BEGIN Text to read
Part one of this two-part series explores gear recalls in the backcountry ski/ride community, emphasizing avy beacons. In part two, we’ll dive into former BD CEO Peter Metcalf’s experience leading a gear manufacturer and his thoughts on the current climate of designing and manufacturing personal protective equipment (PPE).
There’s a beacon check pre-ski; all systems go. You and the team are avalanche aware, from a thorough analysis of the avy report and discussion to real-time assessments and routine partner check-ins. There’s comfort in routine and the familiar. It’s part of dialing back perceived and actual risk.
Right here is the stuff of nightmares.
Now imagine sluff and cascading snow sweep a partner off their feet, and there’s audible distress as the slide rips through trees. There’s a near-instant and automatic reflex to simultaneously scan the slide and debris and switch beacons into search mode.
Four minutes transpire. That’s an eternity. Another minute transpires with no signal from a transmitting beacon. Imagine the anxiety. Then there’s probing and a random hit–a body. Dig, clear the airway, and time ticks.
All this isn’t far from the reality of Christina Lustenberger, Ian McIntosh, Sam Smoothy, and the buried skier Nick McNutt back on March 9, 2020, much of which was documented on social media.
The incident, which McNutt survived, figuratively snowballed. What appears to be undebatable is that the lock function on the search/transmit switch malfunctioned. In McNutt’s case, the beacon was fixed in transmit mode and secured in a chest harness, but it switched modes due to a design flaw. It took until April 12, 2021, for the line of beacons to be recalled.
The perception remains that Pieps and Black Diamond Equipment (owned by the same umbrella company) dragged their feet before ultimately making the recall official. In the fast-moving social media ecosystem, that’s too long. And even considering if we could time-machine back to a less content-rich pre-IG era, the time that transpired between identifying the flawed PPE’s issue and action that satisfied some in the community was an eternity.
Looking beyond the immediacy of the March 9, 2020 nightmare and the lessons learned from backcountry users and PPE manufacturers, what becomes clear is that as consumers, we rely on the outdoor industry to act in good faith. In turn, those companies likely trust users are well informed and schooled in best practices, for example, when using PPE like beacons or avalanche airbags. It’s a dance of complicit partners. Users can choose not to buy a product. Companies can choose not to design, manufacture, and sell some products. The bottom line is no one should die or get injured when selecting to use PPE sold on the open market and meets specific codified safety benchmarks due to a design or manufacturing flaw.
This spring, BD/Pieps issued a beacon safety notice (not a recall) due to “malfunctioning electronic components that may prevent it from switching between SEND and SEARCH modes.”
Then a few weeks ago, BCA recalled some specific Tracker4 beacons, with the company stating, “the reason for the recall is a switch plastics production issue that may result in the switch falling off the transceiver. If this occurs, the user would not be able to turn the transceiver on and off, preventing the ability to transmit or search for a discoverable electronic signal in the event of an avalanche.”
There are so many moving parts when thinking about bringing PPE to market and then having those products used by the masses in an environment as dynamic as the mountains.
END Text to read
== Tasks and exercises ==
a. Repeat the passage in the article on avalanche beacon recalls, starting with "There’s a beacon" and going on through "and actual risk.".
b. Write the next part of the article on avalanche beacon recalls, picking up after its final sentence.
BEGIN Dataset excerpts
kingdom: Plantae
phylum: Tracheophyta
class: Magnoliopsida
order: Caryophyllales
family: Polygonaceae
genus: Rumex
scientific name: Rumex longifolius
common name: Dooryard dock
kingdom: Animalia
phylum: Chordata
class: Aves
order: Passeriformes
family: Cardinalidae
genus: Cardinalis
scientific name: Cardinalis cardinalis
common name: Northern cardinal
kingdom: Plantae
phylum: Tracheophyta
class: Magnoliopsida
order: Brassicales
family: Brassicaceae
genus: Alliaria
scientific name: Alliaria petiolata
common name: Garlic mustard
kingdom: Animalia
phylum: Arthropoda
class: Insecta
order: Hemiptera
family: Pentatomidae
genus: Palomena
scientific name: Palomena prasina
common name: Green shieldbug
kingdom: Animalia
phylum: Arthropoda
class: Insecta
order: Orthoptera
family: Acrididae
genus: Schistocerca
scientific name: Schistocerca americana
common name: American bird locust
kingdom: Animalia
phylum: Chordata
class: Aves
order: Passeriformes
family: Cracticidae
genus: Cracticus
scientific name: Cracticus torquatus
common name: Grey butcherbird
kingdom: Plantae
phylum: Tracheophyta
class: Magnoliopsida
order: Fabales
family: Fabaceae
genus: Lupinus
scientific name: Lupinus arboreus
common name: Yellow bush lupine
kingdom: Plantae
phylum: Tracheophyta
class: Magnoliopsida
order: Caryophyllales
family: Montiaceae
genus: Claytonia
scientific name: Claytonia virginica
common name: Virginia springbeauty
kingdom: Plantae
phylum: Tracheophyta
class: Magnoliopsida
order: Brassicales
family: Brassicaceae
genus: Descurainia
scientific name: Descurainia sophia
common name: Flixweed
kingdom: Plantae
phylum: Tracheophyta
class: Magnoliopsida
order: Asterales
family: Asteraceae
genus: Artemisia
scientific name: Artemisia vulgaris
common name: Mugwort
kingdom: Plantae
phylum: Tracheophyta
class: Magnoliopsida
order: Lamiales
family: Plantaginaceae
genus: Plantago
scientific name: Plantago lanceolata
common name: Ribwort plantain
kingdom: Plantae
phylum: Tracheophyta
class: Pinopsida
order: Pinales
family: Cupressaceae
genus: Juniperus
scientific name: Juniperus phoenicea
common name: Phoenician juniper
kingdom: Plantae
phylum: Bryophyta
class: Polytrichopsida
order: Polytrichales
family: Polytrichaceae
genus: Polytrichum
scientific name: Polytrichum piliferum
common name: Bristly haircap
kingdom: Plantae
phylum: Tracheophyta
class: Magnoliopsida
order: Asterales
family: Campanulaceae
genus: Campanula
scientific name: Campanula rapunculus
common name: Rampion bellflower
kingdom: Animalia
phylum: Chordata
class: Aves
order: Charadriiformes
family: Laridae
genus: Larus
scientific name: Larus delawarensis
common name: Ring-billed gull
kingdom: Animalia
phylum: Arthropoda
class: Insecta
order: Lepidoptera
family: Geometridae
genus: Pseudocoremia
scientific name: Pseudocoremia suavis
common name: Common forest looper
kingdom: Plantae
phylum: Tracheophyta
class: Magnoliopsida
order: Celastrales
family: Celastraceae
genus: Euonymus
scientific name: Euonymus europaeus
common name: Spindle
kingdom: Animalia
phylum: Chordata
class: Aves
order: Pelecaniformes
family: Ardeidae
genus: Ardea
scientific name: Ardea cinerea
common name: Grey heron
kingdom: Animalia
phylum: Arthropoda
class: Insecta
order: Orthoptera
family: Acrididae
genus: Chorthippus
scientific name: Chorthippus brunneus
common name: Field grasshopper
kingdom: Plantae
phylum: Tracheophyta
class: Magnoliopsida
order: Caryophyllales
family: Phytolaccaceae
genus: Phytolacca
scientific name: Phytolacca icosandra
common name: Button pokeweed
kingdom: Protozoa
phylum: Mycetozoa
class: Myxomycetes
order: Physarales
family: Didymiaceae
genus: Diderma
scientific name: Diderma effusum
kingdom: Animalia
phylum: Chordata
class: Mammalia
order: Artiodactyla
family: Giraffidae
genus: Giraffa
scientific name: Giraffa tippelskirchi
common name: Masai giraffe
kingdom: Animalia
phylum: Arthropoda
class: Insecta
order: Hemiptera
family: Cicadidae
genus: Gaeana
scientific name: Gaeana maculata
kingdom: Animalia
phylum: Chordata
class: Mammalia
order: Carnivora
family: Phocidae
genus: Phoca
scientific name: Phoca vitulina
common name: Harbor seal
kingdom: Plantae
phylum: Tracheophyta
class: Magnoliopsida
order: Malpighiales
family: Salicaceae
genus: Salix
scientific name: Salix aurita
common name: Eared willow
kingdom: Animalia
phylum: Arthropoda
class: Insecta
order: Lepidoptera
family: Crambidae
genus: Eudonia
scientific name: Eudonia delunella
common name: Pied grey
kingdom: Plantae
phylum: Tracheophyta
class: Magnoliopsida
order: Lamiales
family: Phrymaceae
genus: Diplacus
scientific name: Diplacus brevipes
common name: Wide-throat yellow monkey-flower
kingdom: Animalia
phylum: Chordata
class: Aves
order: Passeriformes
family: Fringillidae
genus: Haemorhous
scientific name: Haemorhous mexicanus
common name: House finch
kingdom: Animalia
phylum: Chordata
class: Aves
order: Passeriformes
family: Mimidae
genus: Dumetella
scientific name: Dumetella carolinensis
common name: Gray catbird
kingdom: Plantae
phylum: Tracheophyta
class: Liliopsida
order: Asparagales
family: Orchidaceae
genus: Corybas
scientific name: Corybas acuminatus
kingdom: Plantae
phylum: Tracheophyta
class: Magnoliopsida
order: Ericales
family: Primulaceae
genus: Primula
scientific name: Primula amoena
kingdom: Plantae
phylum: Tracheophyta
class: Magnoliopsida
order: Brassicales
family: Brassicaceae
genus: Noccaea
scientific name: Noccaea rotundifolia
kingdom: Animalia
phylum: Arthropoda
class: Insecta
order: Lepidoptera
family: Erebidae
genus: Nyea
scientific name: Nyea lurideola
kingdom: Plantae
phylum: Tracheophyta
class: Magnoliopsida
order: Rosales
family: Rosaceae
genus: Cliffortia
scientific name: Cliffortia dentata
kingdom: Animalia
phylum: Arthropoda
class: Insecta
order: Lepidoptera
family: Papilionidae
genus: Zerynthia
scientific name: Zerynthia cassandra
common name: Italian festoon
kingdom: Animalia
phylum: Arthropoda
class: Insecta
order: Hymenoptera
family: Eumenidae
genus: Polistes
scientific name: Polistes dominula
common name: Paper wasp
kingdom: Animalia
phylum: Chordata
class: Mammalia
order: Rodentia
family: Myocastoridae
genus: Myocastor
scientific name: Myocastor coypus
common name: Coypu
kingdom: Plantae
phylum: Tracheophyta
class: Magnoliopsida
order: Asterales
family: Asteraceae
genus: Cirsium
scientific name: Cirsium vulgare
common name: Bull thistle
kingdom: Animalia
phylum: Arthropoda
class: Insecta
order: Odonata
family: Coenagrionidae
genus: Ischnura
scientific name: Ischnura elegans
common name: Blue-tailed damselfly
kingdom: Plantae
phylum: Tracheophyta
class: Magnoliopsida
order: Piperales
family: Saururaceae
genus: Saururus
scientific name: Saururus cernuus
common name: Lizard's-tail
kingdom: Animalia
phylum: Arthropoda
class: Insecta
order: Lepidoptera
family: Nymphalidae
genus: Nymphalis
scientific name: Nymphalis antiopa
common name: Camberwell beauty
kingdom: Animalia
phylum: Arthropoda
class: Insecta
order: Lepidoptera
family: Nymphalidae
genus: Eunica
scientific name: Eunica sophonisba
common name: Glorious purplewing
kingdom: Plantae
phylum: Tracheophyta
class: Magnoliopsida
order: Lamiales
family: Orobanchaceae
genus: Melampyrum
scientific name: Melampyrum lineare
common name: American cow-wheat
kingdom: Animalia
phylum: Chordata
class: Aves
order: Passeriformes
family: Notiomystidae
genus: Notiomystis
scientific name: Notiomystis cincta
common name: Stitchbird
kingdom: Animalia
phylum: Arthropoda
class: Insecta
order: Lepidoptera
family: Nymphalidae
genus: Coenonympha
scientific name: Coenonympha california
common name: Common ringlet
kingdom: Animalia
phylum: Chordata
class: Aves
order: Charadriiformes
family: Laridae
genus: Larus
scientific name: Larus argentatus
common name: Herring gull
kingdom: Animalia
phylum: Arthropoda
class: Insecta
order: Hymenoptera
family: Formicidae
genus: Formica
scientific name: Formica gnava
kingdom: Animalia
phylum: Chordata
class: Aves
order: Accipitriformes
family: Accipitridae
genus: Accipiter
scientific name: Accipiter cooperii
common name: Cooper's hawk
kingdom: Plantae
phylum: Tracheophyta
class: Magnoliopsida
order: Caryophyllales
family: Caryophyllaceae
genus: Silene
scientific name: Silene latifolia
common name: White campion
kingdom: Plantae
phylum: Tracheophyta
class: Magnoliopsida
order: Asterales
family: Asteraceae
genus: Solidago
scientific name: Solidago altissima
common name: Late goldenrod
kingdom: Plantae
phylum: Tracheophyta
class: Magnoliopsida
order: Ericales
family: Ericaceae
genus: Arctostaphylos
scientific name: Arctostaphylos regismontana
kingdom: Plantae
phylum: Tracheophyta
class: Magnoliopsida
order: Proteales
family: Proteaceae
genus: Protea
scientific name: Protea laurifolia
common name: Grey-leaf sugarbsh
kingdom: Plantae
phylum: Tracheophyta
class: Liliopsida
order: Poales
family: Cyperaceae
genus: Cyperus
END Dataset excerpts
== Responses for each task ==
a.
There’s a beacon check pre-ski; all systems go. You and the team are avalanche aware, from a thorough analysis of the avy report and discussion to real-time assessments and routine partner check-ins. There’s comfort in routine and the familiar. It’s part of dialing back perceived and actual risk.

b.
Peter Metcalf helped launch Black Diamond Equipment in 1989 when Yvon Chouinard put Chouinard Equipment into bankruptcy. Metcalf led BD for more than 26 years and retired in 2015. We spoke last week not specifically about the BD/Pieps transceivers but about what he learned while leading a company and navigating recalls.
“Most of the companies out there doing work today have been around for a while,” said Metcalf. “I think that most of them have integrity. They’re wise. They have quality assurance, quality control, good engineers, and everything, but none of us are immaculately conceived. And even with the best systems, as we saw with the Space Shuttle, and Boeing’s initial disasters with their recent [Starliner] rocket until recently, you can make mistakes that you just can’t see, no matter how much testing you do.”
Metcalf added that problem-solving from the company’s perspective is not uncomplex; they too have a responsibility to act quickly, but according to data-driven findings.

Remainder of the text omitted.